Notre capacité d’anticipation a été biaisée par notre analyse erronée d’une citadelle boursière américaine plus robuste, que le resserrement progressif des conditions monétaires orchestré par la Réserve Fédérale de Jerome Powell, les inquiétudes sur le front commercial, les craintes sur les profits des entreprises et les tensions politiques internes dues au comportement particulier du président Trump, ont finalement conquise. D’une façon plus générale, nous avons commis l’erreur de sous-estimer les effets sur les marchés d’une liquidité globale de moins en moins abondante dans le contexte d’une activité économique américaine résiliente.

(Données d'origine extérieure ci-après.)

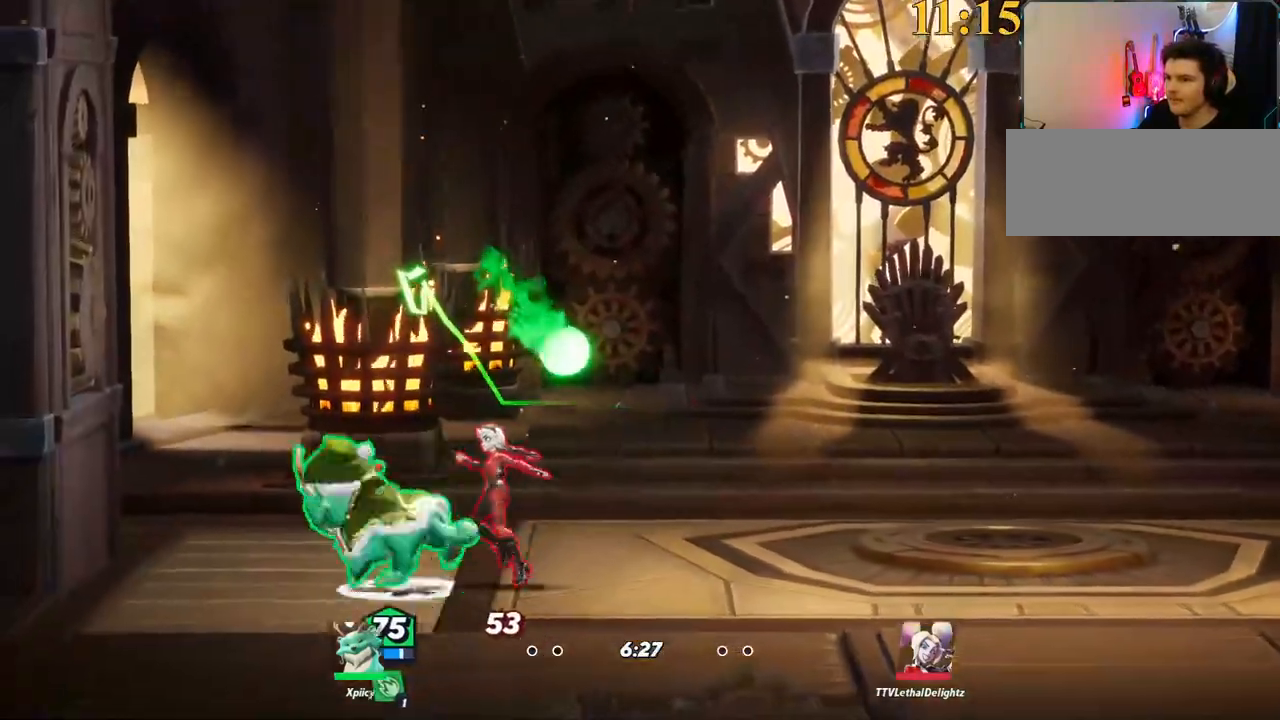
{"keys": ["d"], "events": [[17, "backslash", "up"], [17, "s", "up"], [67, "semicolon", "down"], [150, "semicolon", "up"]]}
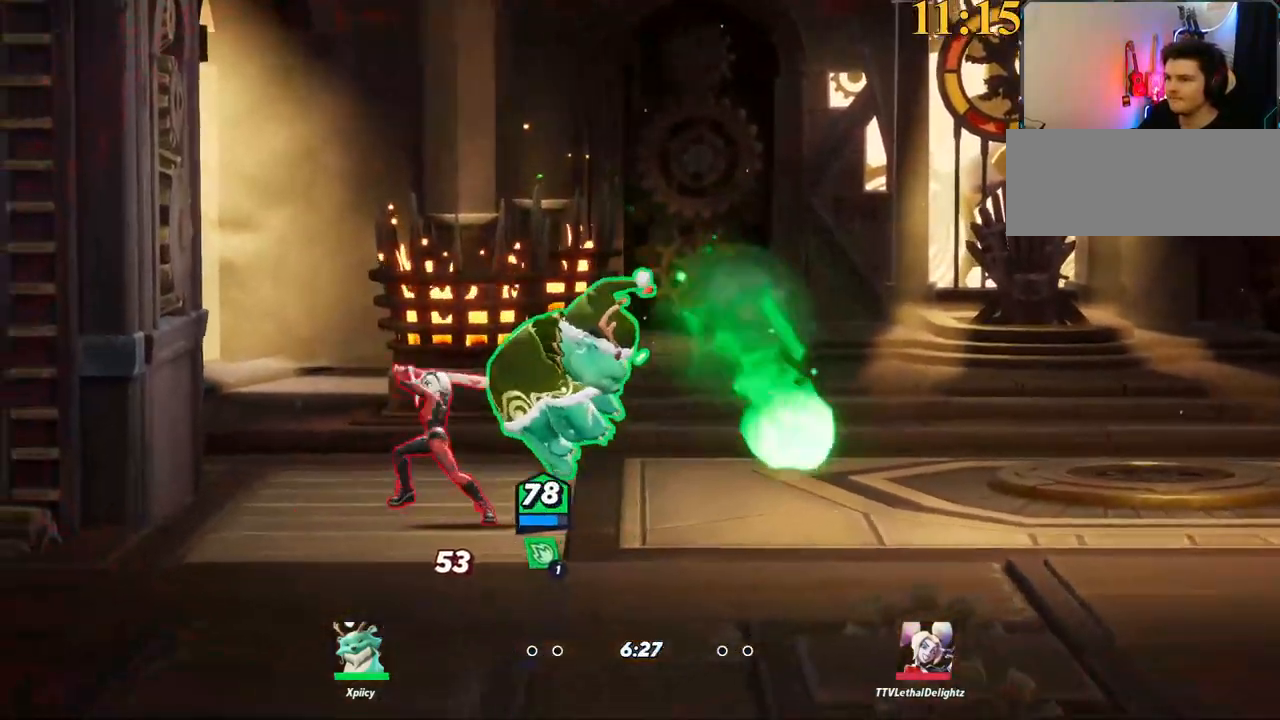
{"keys": ["a", "p"], "events": [[167, "backslash", "down"], [217, "space", "down"], [250, "backslash", "up"], [400, "a", "down"], [400, "d", "up"], [400, "space", "up"], [434, "p", "down"]]}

Après ce trimestre noir pour les marchés, la question cruciale pour l’économie et les marchés eux-mêmes pourrait être de savoir si la Fed va capituler suffisamment vite face aux désordres qu’elle observe et auxquels elle contribue, pour éviter une récession globale en 2020. En effet, au vu de la très faible potentialité de réponse économique et monétaire à son ralentissement économique et à la grogne sociale qui monte, l’Europe ne pourra contribuer par elle-même à un plus grand dynamisme global. De même, la Chine est actuellement démunie en matière de marges de manœuvre pour limiter son net ralentissement, tant que le resserrement monétaire américain persiste. Enfin, le comblement de l’output gap aux États-Unis contribue au pincement des marges par la hausse des coûts qui pourrait contribuer à affaiblir durablement l’investissement outre Atlantique. Ce comblement de l’output gap complique d’ailleurs sensiblement l’action de la Fed, qui doit prendre en compte la probabilité non nulle d’un net ralentissement américain tout en gérant le risque d’une montée de l’inflation à court terme, qui accompagne d’ordinaire les fins de cycles économiques. Le plein emploi et son accompagnement par la hausse des salaires empêchent une capitulation immédiate de la Fed, qui va devoir observer un certain délai avant l’inversion de sa politique monétaire qu’espèrent les marchés. Comment l’économie et les marchés réagiront-ils à ce délai ? Quels sont les facteurs qui pourraient rendre acceptable le report de l’inversion de la politique monétaire américaine ?

États-Unis

Les indicateurs avancés de l’activité ont commencé à converger vers l’anticipation d’un ralentissement. La frange cyclique de l’économie américaine ralentit : le marché immobilier, le secteur manufacturier en général et automobile en particulier, dans un contexte de ralentissement du commerce mondial lié aux négociations en cours avec la Chine.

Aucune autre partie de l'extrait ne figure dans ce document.